Mechanisms by which Lactoferrin-derived chimeric peptide (LFch) enhances TGFβ1-induced Treg Differentiation

---

Presentation Time: 11:30 AM - 12:45 PM
Poster Board Number: B731
Abstract ID: 4762

Presenting Author:
Pyeung-Hyeun Kim , professor at Kangwon Natl. Univ., Kangwon Natl.
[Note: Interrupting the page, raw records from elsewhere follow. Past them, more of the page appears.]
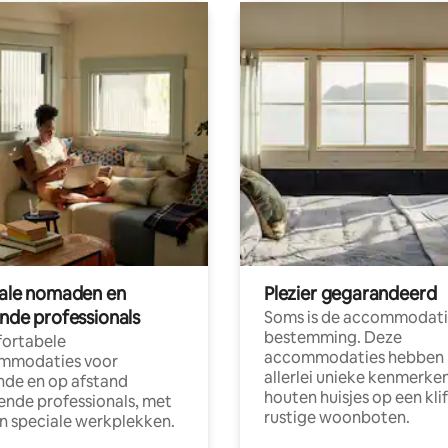
tale nomaden en
Plezier gegarandeerd
ende professionals
Soms is de accommodati
bestemming. Deze
ortabele
accommodaties hebben
mmodaties voor
allerlei unieke kenmerken
nde en op afstand
houten huisjes op een klif
nde professionals, met
rustige woonboten.
en speciale werkplekken.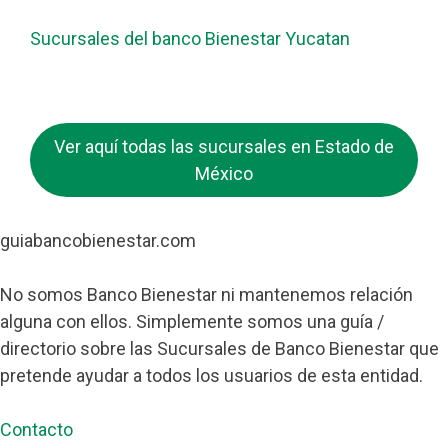
Sucursales del banco Bienestar Yucatan
Ver aquí todas las sucursales en Estado de
México
guiabancobienestar.com
No somos Banco Bienestar ni mantenemos relación
alguna con ellos. Simplemente somos una guía /
directorio sobre las Sucursales de Banco Bienestar que
pretende ayudar a todos los usuarios de esta entidad.
Contacto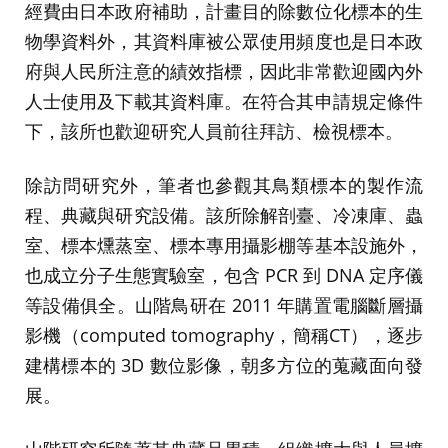
經費由日本政府補助，計畫目的除數位化標本的生
物學資料外，其資料庫被公眾使用頻度也是日本政
府與人民所注意的績效指標，因此非常歡迎國內外
人士使用及下載其資料庫。在符合其申請規定條件
下，該所也歡迎研究人員前往拜訪、檢視標本。
除訪問研究外，筆者也參觀其鳥類標本的製作流
程、典藏與研究設備。該所除解剖臺、冷凍庫、蟲
室、標本燻蒸室、標本專用攝影棚等基本設施外，
也成立分子生態實驗室，包含 PCR 到 DNA 定序儀
等設備俱全。山階鳥研在 2011 年購置電腦斷層攝
影機（computed tomography，簡稱CT），逐步
建構標本的 3D 數位影像，朝多方位的蒐藏面向發
展。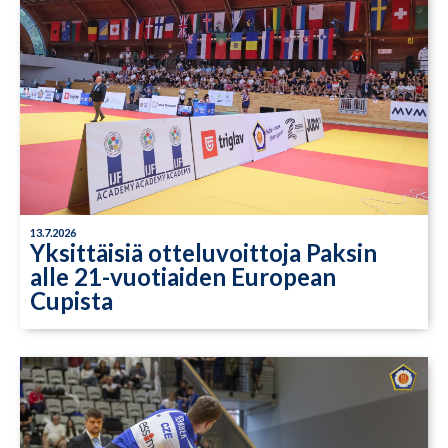
13.7.2026
Yksittäisiä otteluvoittoja Paksin
alle 21-vuotiaiden European
Cupista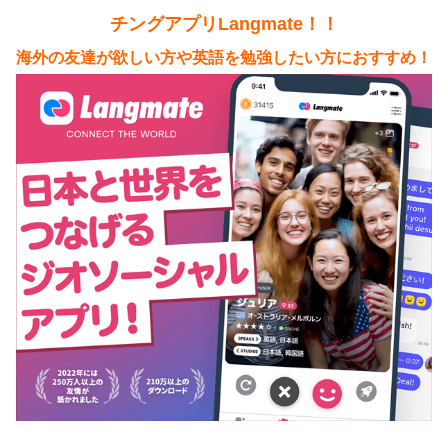
チングアプリLangmate！！
海外の友達が欲しい方や英語を勉強したい方におすすめ！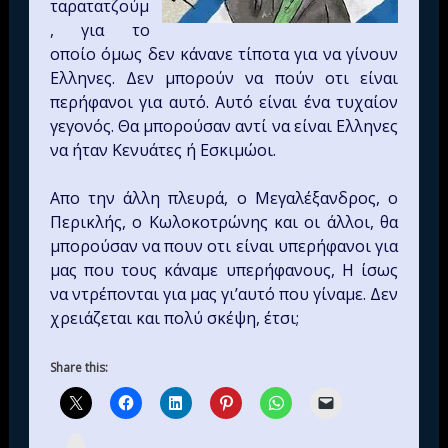
ταρατατζούμ
, για το
οποίο όμως δεν κάνανε τίποτα για να γίνουν
Ελληνες. Δεν μπορούν να πούν οτι είναι
περήφανοι για αυτό. Αυτό είναι ένα τυχαίον
γεγονός. Θα μπορούσαν αντί να είναι Ελληνες
να ήταν Κενυάτες ή Εσκιμώοι.
Απο την άλλη πλευρά, ο Μεγαλέξανδρος, ο
Περικλής, ο Κωλοκοτρώνης και οι άλλοι, θα
μπορούσαν να πουν οτι είναι υπερήφανοι για
μας που τους κάναμε υπερήφανους, Η ίσως
να ντρέπονται για μας γι’αυτό που γίναμε. Δεν
χρειάζεται και πολύ σκέψη, έτσι;
Share this:
I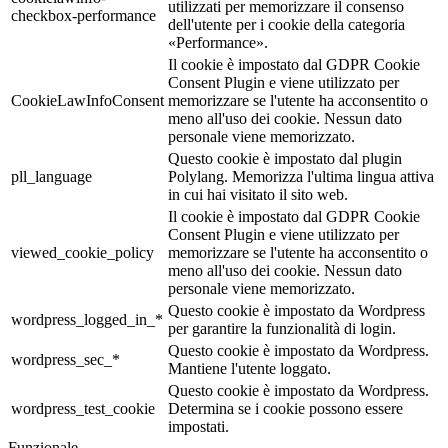
utilizzati per memorizzare il consenso
checkbox-performance
dell'utente per i cookie della categoria
«Performance».
Il cookie è impostato dal GDPR Cookie
Consent Plugin e viene utilizzato per
CookieLawInfoConsent
memorizzare se l'utente ha acconsentito o
meno all'uso dei cookie. Nessun dato
personale viene memorizzato.
Questo cookie è impostato dal plugin
pll_language
Polylang. Memorizza l'ultima lingua attiva
in cui hai visitato il sito web.
Il cookie è impostato dal GDPR Cookie
Consent Plugin e viene utilizzato per
viewed_cookie_policy
memorizzare se l'utente ha acconsentito o
meno all'uso dei cookie. Nessun dato
personale viene memorizzato.
Questo cookie è impostato da Wordpress
wordpress_logged_in_*
per garantire la funzionalità di login.
Questo cookie è impostato da Wordpress.
wordpress_sec_*
Mantiene l'utente loggato.
Questo cookie è impostato da Wordpress.
wordpress_test_cookie
Determina se i cookie possono essere
impostati.
Funzionale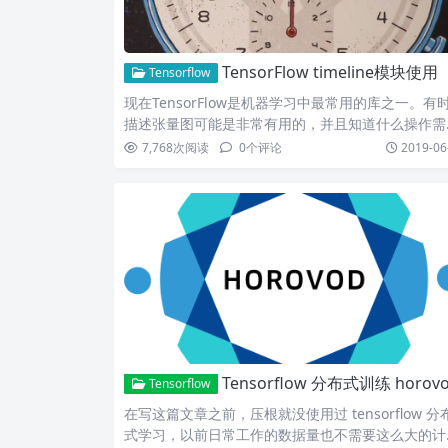
TensorFlow timeline模块使用
Tensorflow
现在TensorFlow是机器学习中最常用的库之一。有
描述张量图可能是非常有用的，并且知道什么操作需
更多…
7,768
次阅读
0
个评论
2019-06
Tensorflow 分布式训练 horovod概
Tensorflow
在写这篇文章之前，压根就没使用过 tensorflow 分
式学习，以前日常工作的数据量也不需要这么大的计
Univ.

Abstract:

We recently reported that LF substantially promoted Foxp3 expression by activated CD4⁺T cells and this activity was further enhanced by TGF-β1. We also found that the lactoferrin chimera (LFch, synthetic LF-derived chimeric peptides) dramatically enhanced TGFβ1-induced Foxp3 expression, although LFch itself did not stimulate Foxp3 expression. In the present study, we explored the mechanism by which LFch boosts TGFβ1-induced Treg differentiation. We applied biotinylated LFch (LFch-biotin) to elucidate this issue. Through the receptor ELISA and co-immunoprecipitation experiments, we observed that LFch-biotin directly binds to TβRIII and PI3K. Further, it also binds and diminishes phosphorylated-PI3K which is associated with CD28. As expected, LFch-biotin boosted TGFβ1-induced Foxp3 expression. The same was true when PI3K inhibitor was treated. Taken together, these results suggest that LFch upregulates TGFβ1-induced Treg differentiation by diminishing CD28 signal intensity through the complex of LFch/TβRIII/PI3K/CD28.